LONDON: Maharashtra government has completed the acquisition of a 3.1-million pound three-storey home in London where Dr B R Ambedkar, architect of the Indian Constitution, lived as a student in the 1920s and steps will be will initiated soon to convert it into a memorial.
"I am delighted that Raj Kumar Badole, Minister for Social Justice and Special Assistance at Government of Maharashtra, via the High Commission of India in London, has completed the purchase of the 2,050 sq ft house on September 24, 2015 at 10 King Henry's Road, in northwest London," said Santosh Dass, President of the Federation of Ambedkarite and Buddhist Organisations UK (FABO).
The home will now be transformed into a memorial after essential repair and renovation work.
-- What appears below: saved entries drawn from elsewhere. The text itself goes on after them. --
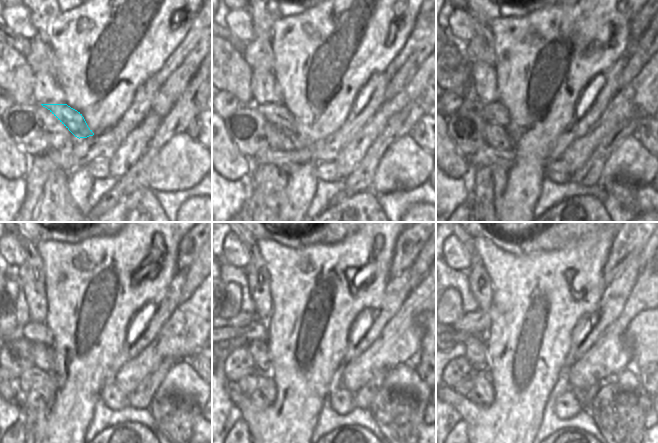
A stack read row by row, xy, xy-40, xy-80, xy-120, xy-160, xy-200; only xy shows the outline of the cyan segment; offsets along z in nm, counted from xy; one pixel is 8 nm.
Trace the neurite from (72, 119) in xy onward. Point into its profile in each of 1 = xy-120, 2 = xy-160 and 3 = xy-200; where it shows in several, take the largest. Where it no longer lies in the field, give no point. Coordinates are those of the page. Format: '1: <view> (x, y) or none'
1: xy-120 (33, 331)
2: xy-160 (232, 338)
3: xy-200 (456, 337)

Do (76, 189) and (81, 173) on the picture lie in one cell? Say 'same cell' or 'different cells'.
same cell

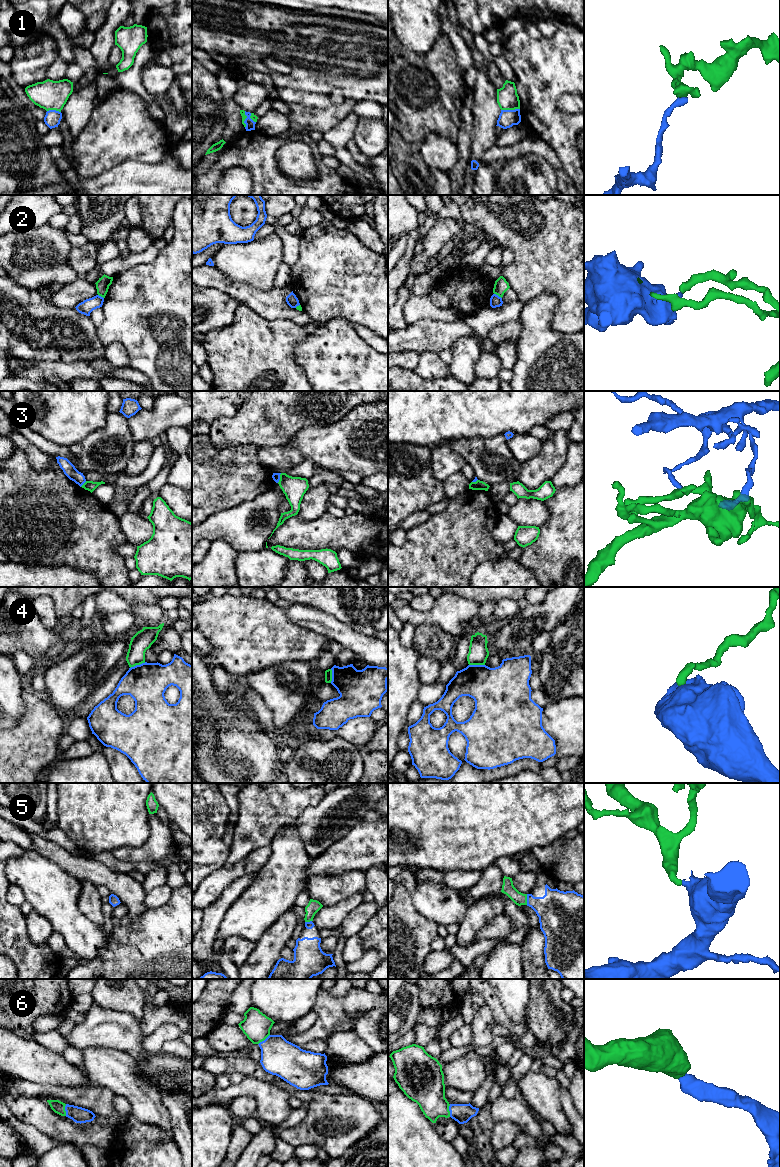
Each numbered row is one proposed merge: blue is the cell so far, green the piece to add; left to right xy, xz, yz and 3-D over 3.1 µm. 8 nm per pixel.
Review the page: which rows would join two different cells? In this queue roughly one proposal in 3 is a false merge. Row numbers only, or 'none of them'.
1, 2, 3, 4

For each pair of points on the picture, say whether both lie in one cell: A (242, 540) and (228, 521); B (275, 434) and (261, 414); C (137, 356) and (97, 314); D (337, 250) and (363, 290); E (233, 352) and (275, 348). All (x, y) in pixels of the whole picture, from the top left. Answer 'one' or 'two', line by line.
A: one
B: one
C: two
D: one
E: one

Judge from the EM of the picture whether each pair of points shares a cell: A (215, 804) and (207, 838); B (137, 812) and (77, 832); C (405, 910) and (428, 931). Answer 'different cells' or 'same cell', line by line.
A: same cell
B: same cell
C: same cell

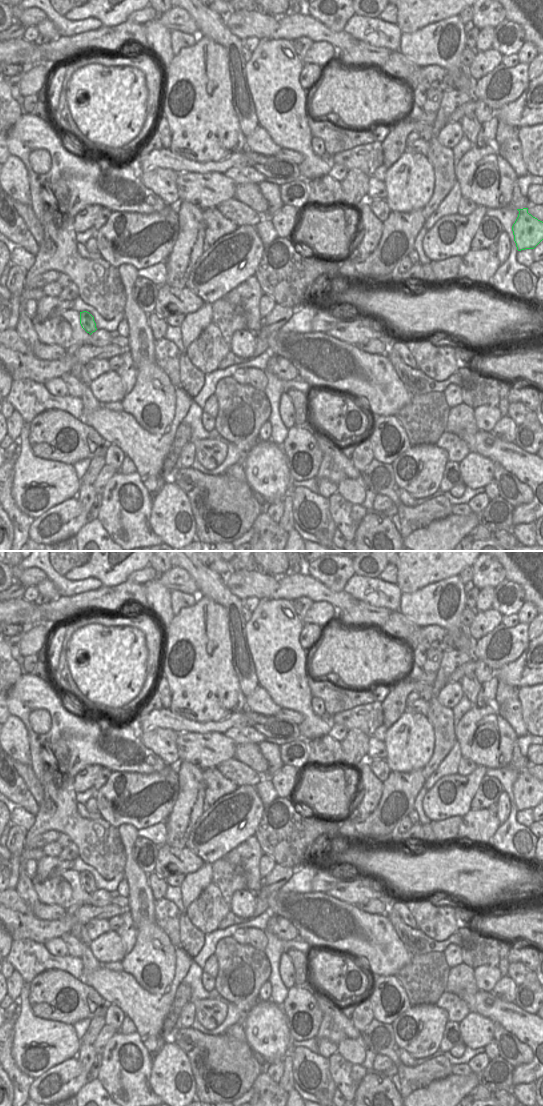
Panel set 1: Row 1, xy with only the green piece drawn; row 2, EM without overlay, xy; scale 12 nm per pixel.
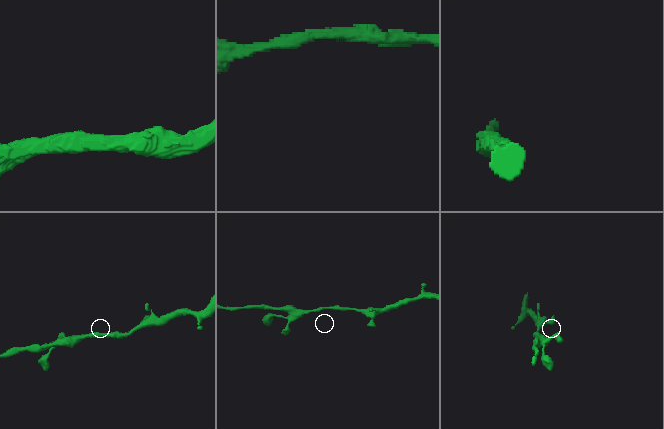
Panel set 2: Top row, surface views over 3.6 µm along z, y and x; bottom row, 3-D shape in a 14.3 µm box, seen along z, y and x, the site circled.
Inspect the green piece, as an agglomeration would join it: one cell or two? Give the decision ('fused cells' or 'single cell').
single cell

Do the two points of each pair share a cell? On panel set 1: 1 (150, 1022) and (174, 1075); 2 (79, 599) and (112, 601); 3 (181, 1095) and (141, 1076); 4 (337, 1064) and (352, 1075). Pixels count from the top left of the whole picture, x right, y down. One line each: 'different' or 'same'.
1: different
2: same
3: different
4: same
"This is wonderful day for Ambedkarites in London and around the world. This is very important to Ambedkarites because it is in this house Dr Ambedkar enriched his academic studies and strengthened his resolve to challenge the impact of the caste system and British rule in India," Dass said.
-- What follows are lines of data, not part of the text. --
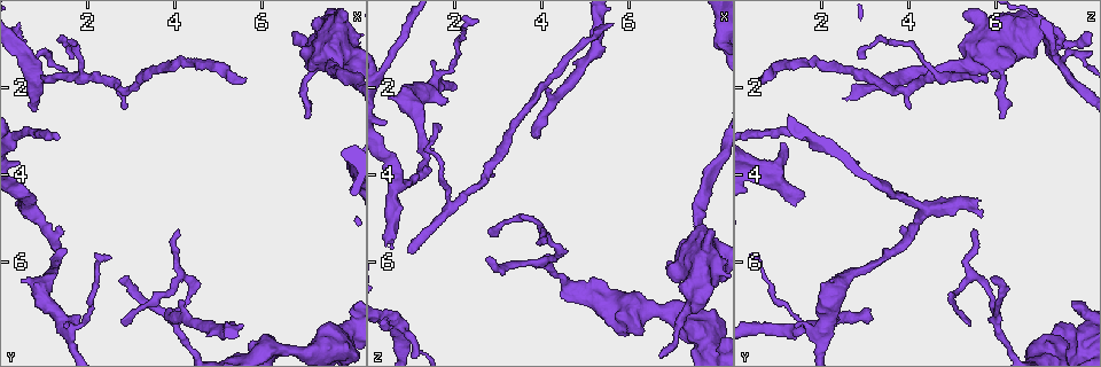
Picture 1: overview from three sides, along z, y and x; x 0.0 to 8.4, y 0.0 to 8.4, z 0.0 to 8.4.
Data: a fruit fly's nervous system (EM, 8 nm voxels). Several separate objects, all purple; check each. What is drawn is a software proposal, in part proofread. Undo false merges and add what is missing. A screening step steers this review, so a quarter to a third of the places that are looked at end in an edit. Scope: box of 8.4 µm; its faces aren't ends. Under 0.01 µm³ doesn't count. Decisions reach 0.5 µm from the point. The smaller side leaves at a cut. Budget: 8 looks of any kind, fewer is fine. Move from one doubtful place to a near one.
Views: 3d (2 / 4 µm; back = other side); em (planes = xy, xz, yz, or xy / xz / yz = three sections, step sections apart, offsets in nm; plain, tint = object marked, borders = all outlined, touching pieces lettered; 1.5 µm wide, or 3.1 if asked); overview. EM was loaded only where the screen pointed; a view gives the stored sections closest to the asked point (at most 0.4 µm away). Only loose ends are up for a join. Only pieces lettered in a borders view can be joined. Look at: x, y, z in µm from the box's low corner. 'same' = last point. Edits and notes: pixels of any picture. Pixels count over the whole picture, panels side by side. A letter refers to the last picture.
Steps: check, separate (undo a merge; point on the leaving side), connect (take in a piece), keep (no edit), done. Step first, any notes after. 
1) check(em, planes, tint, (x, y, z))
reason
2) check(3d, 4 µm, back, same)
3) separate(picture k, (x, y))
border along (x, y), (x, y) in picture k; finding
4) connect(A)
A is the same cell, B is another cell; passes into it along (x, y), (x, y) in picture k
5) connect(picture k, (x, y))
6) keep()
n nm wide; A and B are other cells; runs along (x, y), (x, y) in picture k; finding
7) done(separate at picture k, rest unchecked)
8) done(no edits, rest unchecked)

check(em, planes, borders, (3.80, 7.25, 3.10))
branch stops here

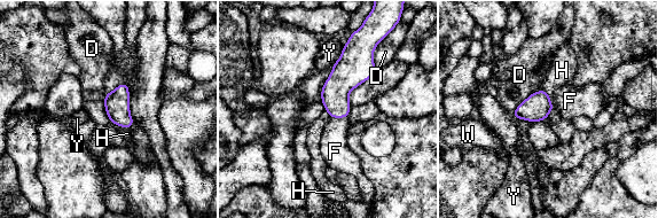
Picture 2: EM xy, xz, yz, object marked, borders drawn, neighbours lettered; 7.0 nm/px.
connect(F)
F is the same cell, D, H, W and Y are other cells; passes into it along (335, 92), (338, 117), (335, 152) in picture 2; the cell continues

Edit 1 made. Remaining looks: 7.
check(em, xz, step 4, plain, (1.00, 1.90, 5.80))
free end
"It was also during this time that India's government was struggling with the falling value of the Indian Rupee – the backdrop to his thesis 'The Problem of the Rupee: Its origin and its solution'," he said.
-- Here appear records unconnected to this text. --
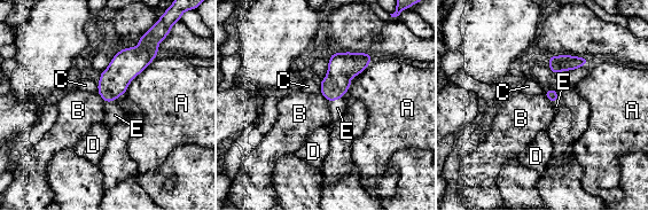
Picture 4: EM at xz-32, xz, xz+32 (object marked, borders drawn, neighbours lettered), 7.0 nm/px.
connect(E)
E is the same cell, A, B, C and D are other cells; passes into it along (342, 67), (335, 99), (337, 108) in picture 4; it goes on there

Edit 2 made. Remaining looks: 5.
check(overview)

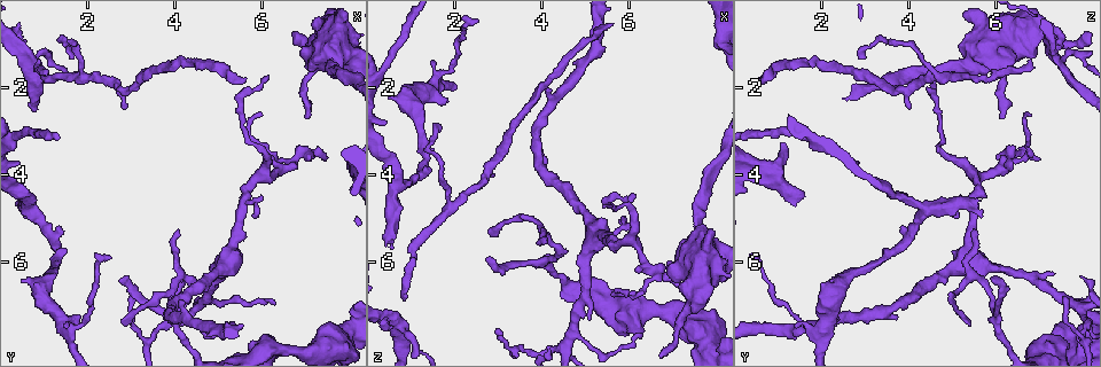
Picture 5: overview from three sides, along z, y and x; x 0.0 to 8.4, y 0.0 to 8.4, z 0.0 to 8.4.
check(em, xz, step 8, tint, (7.05, 0.95, 7.80))
a narrow waist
"Very soon generations of Indians in the UK and visitors studying, interested or inspired by Dr Ambedkar's key roles in furthering social justice, human rights and equal treatment issues will be able to visit the inside of the house," he added.
"Dr Ambedkar is a figure on par with William Wilberforce and Dr Martin Luther King. There is a lot of work to do on the house before it can be opened to visitors. It would be wonderful if it could be ready for visitors in time for Babasahab's 125th Birth Anniversary in 2016," Dass said.
The 2,050 square feet residential property in London went up for sale through an estate agent last year.
Ambedkar, who died in 1956 aged 65, was posthumously conferred with the Bharat Ratna, India's highest civilian award, in 1990.